==== Extract

Christina’s death at the end of the movie is thrown into some doubt when a young student at the boarding school says that he saw her and spoke to her, but this, too, supports our sense of her character as a religious martyr. Christina dies terrified by Michel’s apparent return from the grave, her heart finally exhausted by fear, but we know that death was inevitable for her, anyway. Michel has merely hastened the event. Michel and Nicole are caught and punished for their actions, which gives us a sense of justice in this world for Christina, but the anecdotal account of her return suggests spiritual justice, too. There is no reason to think that Christina is physically alive at the end of the movie – that would merely be a stay of execution for her, and nothing in the film implies that she stages her death as Michel had staged his. Instead, the story of her reappearance and kindness to the boy convey an idea of Christina’s soul being preserved; she is free now from her own ruined body and her antagonists’ cruelty. For a religious martyr, that’s as good an ending as one is going to get.

If you like Les Diaboliques, try other twisted thrillers like Gaslight (1944), The Spiral Staircase (1945), and, of course, Vertigo (1959), which also began as a story by Pierre Boileau and Thomas Narcejac. For a better sense of the religious overtones of the film, try watching The Passion of Joan of Arc (1928) first and then looking at Clouzot’s representation of Christina again.

========
==== Information given

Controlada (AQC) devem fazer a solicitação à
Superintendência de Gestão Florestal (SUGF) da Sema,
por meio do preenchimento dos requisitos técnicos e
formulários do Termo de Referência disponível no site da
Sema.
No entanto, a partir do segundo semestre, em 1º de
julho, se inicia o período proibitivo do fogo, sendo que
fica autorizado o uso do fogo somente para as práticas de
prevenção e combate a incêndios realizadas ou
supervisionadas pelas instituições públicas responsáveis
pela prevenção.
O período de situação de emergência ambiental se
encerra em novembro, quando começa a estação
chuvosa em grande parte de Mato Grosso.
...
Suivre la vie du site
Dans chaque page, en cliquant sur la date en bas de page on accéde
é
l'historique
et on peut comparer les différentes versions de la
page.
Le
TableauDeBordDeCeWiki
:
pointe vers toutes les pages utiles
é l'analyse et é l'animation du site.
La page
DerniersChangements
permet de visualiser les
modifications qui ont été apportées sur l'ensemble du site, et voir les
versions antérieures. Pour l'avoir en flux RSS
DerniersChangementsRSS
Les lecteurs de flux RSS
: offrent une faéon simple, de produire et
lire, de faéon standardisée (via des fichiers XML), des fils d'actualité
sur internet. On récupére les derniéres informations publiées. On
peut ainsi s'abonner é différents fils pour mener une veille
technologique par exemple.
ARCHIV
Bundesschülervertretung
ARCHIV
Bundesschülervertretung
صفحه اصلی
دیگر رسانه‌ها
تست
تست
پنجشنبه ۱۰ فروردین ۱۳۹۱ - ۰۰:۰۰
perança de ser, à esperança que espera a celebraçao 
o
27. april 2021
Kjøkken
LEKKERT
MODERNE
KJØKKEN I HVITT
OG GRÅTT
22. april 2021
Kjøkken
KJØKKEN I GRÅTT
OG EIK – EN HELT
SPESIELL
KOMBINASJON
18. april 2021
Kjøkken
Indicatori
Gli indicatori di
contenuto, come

========

- **Work order**: Restate the passage on Les Diaboliques starting with "If you like" and going on through "of Christina again.", substituting "mysteries" for "thrillers".

- **Response to the exercise**:
If you like Les Diaboliques, try other twisted mysteries like Gaslight (1944), The Spiral Staircase (1945), and, of course, Vertigo (1959), which also began as a story by Pierre Boileau and Thomas Narcejac. For a better sense of the religious overtones of the film, try watching The Passion of Joan of Arc (1928) first and then looking at Clouzot’s representation of Christina again.